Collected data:
»»

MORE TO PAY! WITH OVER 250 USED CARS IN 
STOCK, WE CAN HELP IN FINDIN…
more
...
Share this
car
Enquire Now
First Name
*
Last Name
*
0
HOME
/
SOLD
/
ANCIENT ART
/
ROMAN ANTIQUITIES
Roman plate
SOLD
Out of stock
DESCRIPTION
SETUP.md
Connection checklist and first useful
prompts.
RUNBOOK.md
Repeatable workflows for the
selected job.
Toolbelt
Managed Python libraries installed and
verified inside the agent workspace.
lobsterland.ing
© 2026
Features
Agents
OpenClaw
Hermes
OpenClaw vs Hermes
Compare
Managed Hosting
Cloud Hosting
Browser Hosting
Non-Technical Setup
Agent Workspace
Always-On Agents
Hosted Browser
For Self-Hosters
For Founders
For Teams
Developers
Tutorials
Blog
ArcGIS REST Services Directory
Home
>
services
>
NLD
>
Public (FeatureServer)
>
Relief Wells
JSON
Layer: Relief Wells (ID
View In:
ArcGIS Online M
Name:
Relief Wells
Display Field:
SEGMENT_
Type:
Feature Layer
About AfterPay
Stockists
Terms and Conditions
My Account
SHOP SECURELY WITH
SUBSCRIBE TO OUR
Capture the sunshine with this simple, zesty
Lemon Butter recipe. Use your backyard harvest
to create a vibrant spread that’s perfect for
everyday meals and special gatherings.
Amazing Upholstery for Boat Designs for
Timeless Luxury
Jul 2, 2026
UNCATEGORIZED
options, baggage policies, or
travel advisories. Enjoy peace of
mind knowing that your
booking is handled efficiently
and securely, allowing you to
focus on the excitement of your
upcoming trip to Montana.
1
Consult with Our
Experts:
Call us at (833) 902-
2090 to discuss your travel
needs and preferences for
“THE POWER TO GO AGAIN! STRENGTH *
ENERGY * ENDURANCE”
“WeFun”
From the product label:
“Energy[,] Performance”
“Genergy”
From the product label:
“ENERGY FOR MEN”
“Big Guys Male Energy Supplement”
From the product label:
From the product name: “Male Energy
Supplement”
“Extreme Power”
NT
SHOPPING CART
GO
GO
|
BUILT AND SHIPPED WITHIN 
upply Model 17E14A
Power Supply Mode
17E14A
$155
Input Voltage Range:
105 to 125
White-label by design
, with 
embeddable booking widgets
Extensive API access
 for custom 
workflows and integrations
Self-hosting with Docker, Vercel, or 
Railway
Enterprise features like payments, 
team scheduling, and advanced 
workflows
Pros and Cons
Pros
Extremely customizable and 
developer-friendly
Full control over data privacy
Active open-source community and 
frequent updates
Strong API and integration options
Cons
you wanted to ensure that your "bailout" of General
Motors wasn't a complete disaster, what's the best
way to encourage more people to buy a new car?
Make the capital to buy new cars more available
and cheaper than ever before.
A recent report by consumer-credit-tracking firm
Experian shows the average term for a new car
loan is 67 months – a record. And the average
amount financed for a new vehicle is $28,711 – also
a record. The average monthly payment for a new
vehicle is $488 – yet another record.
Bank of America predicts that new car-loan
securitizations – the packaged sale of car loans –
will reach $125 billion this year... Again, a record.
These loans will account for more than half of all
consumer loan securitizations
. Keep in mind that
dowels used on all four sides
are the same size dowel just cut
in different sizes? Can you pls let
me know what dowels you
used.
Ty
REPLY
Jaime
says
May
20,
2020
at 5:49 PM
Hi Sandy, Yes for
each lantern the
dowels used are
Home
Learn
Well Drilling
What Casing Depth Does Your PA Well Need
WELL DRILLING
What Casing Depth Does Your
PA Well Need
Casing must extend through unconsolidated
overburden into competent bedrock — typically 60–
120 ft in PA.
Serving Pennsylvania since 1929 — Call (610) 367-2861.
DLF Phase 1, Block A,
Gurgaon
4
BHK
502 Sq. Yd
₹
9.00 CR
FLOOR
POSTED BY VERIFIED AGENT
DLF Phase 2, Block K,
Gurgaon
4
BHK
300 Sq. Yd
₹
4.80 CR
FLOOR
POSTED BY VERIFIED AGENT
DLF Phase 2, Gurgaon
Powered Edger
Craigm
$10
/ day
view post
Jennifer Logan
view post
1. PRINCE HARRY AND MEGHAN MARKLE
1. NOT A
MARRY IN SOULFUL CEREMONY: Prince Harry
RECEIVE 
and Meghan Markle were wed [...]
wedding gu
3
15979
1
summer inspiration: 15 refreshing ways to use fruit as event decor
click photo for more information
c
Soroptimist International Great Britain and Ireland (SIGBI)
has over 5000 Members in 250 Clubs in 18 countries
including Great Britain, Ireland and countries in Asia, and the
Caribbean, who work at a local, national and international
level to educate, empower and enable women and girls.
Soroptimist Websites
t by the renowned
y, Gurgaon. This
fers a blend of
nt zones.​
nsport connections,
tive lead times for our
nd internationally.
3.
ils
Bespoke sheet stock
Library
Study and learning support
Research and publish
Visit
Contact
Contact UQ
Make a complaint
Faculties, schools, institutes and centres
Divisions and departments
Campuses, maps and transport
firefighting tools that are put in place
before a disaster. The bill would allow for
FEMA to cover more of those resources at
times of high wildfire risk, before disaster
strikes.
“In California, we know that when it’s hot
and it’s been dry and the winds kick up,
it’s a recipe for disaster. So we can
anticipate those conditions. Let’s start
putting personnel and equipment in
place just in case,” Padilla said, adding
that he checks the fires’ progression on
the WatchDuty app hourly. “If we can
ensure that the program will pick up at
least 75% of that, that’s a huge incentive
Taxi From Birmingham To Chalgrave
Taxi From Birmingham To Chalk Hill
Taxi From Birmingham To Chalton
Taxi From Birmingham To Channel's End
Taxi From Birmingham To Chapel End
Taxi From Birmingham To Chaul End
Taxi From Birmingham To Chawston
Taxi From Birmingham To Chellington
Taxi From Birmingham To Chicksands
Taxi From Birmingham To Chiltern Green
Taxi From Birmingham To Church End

««

Your task: Pull out every line of the records above that contains the word "disaster".

Exercise response:
Motors wasn't a complete disaster, what's the best
before a disaster. The bill would allow for
times of high wildfire risk, before disaster
it’s a recipe for disaster. So we can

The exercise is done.